Tools and Resources We Recommend for Accessibility
Automated software can help catch some accessibility issues. But manual testing (testing with assistive technology) is the only way to really know how the application works with a keyboard and a screen reader. Accessibility experts recommend testing using multiple automated tools combined with manual testing using several screen readers in different browsers. I relied on free screen readers like Chrome Vox and Mac’s Voiceover to test our application in different browsers.
Free accessibility webinars are all over the web. Since they are put on by people who care a lot about accessibility, every single one I have attended has been a good use of time.
Some resources I used repeatedly during this process:
- Everyday Words for Public Health Communication (CDC)
- Federal Plain Language Guidelines (Official guidelines for the Plain Writing Act of 2010)
- Medline Plus How to Write Easy-to-Read Health Materials
- WebAIM user studies
- WCAG (Web Content Accessibility Guidelines)
And too many to list here. If you want more, get in touch with me and I’ll get the full list to you.
An aha moment: Elevate accessibility by building an accessible culture
Along with integrating Level AA of WCAG 2.0 into the redesigned UI, we also wanted to raise awareness and get support for the accessibility project. I started an accessible culture working group hoping to meet this goal. This group is comprised of members from across our company, who all bring their ideas and experiences to the group every time we meet.
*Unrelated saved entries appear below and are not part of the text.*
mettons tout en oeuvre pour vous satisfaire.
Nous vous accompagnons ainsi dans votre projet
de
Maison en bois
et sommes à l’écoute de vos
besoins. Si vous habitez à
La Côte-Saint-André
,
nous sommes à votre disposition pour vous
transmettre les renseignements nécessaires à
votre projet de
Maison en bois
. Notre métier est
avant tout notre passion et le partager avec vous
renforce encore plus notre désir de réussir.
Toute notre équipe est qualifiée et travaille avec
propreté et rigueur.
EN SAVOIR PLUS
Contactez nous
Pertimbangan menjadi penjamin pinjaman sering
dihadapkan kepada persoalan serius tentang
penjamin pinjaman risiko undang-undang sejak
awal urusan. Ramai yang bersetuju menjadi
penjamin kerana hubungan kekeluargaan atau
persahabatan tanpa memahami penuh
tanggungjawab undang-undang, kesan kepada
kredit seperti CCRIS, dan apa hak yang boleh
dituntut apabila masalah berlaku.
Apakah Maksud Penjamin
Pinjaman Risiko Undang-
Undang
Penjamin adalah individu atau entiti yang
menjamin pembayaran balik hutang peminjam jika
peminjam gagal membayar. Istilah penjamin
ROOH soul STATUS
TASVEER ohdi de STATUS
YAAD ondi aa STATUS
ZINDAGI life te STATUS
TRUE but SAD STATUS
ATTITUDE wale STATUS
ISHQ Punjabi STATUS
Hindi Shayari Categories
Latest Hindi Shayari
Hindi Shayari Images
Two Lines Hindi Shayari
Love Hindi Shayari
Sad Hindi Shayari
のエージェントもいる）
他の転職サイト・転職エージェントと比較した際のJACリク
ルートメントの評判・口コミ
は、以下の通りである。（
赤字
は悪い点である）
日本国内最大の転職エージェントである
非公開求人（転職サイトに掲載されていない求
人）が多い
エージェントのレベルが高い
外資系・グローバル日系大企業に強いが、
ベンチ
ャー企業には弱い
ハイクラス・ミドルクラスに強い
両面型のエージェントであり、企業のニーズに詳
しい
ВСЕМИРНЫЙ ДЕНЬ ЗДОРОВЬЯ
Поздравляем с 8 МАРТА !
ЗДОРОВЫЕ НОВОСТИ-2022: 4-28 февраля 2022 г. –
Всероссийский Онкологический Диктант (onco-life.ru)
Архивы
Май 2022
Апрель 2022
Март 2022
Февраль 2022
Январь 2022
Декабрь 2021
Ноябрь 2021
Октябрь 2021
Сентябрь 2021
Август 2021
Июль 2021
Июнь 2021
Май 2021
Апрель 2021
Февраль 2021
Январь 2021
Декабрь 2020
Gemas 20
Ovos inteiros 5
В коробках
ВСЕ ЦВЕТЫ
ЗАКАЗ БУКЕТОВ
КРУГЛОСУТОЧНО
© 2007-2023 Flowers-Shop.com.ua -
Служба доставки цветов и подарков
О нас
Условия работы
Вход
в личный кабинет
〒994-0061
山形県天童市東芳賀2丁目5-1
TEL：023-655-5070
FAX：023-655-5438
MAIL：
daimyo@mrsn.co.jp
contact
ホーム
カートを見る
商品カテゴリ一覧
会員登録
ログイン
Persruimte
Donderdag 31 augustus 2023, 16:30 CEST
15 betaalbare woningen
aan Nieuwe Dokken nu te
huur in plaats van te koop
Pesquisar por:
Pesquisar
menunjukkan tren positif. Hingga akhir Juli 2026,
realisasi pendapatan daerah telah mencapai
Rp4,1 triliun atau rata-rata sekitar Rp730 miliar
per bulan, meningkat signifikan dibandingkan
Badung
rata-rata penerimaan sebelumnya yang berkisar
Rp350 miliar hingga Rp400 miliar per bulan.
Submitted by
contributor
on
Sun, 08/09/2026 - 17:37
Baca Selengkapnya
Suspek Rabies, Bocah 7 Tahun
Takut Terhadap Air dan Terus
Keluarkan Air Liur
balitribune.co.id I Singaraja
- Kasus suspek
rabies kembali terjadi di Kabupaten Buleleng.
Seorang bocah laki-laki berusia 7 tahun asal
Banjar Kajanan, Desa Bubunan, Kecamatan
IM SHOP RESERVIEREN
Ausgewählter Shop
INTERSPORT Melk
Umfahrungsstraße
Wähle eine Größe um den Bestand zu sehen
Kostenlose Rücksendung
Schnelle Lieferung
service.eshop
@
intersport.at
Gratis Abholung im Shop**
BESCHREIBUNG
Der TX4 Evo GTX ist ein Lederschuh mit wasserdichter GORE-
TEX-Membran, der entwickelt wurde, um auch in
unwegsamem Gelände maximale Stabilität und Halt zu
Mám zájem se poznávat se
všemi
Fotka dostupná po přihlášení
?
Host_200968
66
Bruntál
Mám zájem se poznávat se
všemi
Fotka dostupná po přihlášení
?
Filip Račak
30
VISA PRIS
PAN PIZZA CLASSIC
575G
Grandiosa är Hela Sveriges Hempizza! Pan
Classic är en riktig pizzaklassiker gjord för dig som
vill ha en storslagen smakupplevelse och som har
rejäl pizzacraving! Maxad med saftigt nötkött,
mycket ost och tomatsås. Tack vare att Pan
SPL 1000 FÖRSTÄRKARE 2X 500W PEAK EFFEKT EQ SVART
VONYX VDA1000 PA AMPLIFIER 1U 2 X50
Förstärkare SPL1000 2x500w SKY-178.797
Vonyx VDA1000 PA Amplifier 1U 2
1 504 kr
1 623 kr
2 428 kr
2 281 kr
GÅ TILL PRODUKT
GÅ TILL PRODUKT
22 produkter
Our account managers are also now equipped with a handy checklist to help them guide clients in maintaining an accessible experience for users. And, our internal wiki is chock-full of checklists, style guidelines and more for attaining accessibility.
We’re also recognizing Global Accessibility Awareness Day (#GAAD) on May 16th for the first time this year. We’re hosting a lunch for employees to learn more about accessibility. And, we’re also putting up posters to raise awareness of different types of special needs and to show how digital accessibility can make the online experience easier.
Looking forward to what comes next
We know that we can continue to improve. We could change our job descriptions to target designers and developers with a digital accessibility background. We could also research enabling Alexa (or similar) as an accessibility tool for HealthSparq One. And, we will continue to conduct accessibility testing and accessibility awareness training.
We still need to think about accessibility first. That’s one of the lessons we’ve learned. As we work on the new UI redesigns for search results, we need to anticipate the trouble (yes, I’m saying trouble) we’ll have with the maps and the challenges (this time I’ll say challenges) we’ll have with filters.
But this time, we’ll know a lot more going in, a lot more about what to expect. Of course, I am hoping the rest of the UI redesign and our accessibility efforts will go smoothly but…we are also ready for and equal to any challenges that arise.